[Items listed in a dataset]
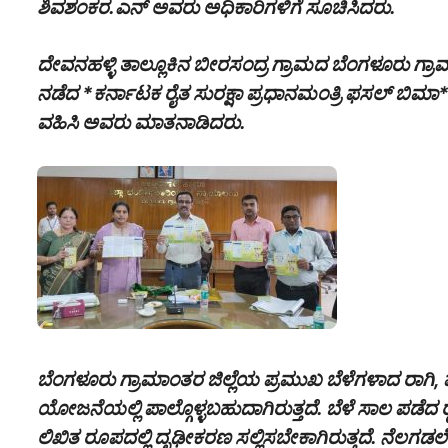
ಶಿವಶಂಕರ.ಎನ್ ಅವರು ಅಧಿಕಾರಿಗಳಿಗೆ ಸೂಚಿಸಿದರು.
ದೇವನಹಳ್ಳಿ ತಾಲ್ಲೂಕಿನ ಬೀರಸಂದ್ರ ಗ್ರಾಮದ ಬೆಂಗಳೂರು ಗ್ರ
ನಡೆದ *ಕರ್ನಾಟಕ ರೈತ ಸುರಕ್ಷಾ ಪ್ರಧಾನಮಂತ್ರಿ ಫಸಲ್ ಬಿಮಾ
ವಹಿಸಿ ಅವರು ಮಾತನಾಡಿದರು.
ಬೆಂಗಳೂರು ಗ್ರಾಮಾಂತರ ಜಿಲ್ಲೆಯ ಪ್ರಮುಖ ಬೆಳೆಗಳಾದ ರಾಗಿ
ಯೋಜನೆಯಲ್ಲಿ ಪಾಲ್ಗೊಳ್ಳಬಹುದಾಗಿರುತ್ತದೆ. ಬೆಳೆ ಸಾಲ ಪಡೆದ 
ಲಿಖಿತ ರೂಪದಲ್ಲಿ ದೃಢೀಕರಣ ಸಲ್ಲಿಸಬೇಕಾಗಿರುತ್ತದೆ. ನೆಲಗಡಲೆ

- Work to complete -
Set down each entry again exactly as written. Pictures stay out.

- Your response -
ಶಿವಶಂಕರ.ಎನ್ ಅವರು ಅಧಿಕಾರಿಗಳಿಗೆ ಸೂಚಿಸಿದರು.
ದೇವನಹಳ್ಳಿ ತಾಲ್ಲೂಕಿನ ಬೀರಸಂದ್ರ ಗ್ರಾಮದ ಬೆಂಗಳೂರು ಗ್ರ
ನಡೆದ *ಕರ್ನಾಟಕ ರೈತ ಸುರಕ್ಷಾ ಪ್ರಧಾನಮಂತ್ರಿ ಫಸಲ್ ಬಿಮಾ
ವಹಿಸಿ ಅವರು ಮಾತನಾಡಿದರು.
ಬೆಂಗಳೂರು ಗ್ರಾಮಾಂತರ ಜಿಲ್ಲೆಯ ಪ್ರಮುಖ ಬೆಳೆಗಳಾದ ರಾಗಿ
ಯೋಜನೆಯಲ್ಲಿ ಪಾಲ್ಗೊಳ್ಳಬಹುದಾಗಿರುತ್ತದೆ. ಬೆಳೆ ಸಾಲ ಪಡೆದ 
ಲಿಖಿತ ರೂಪದಲ್ಲಿ ದೃಢೀಕರಣ ಸಲ್ಲಿಸಬೇಕಾಗಿರುತ್ತದೆ. ನೆಲಗಡಲೆ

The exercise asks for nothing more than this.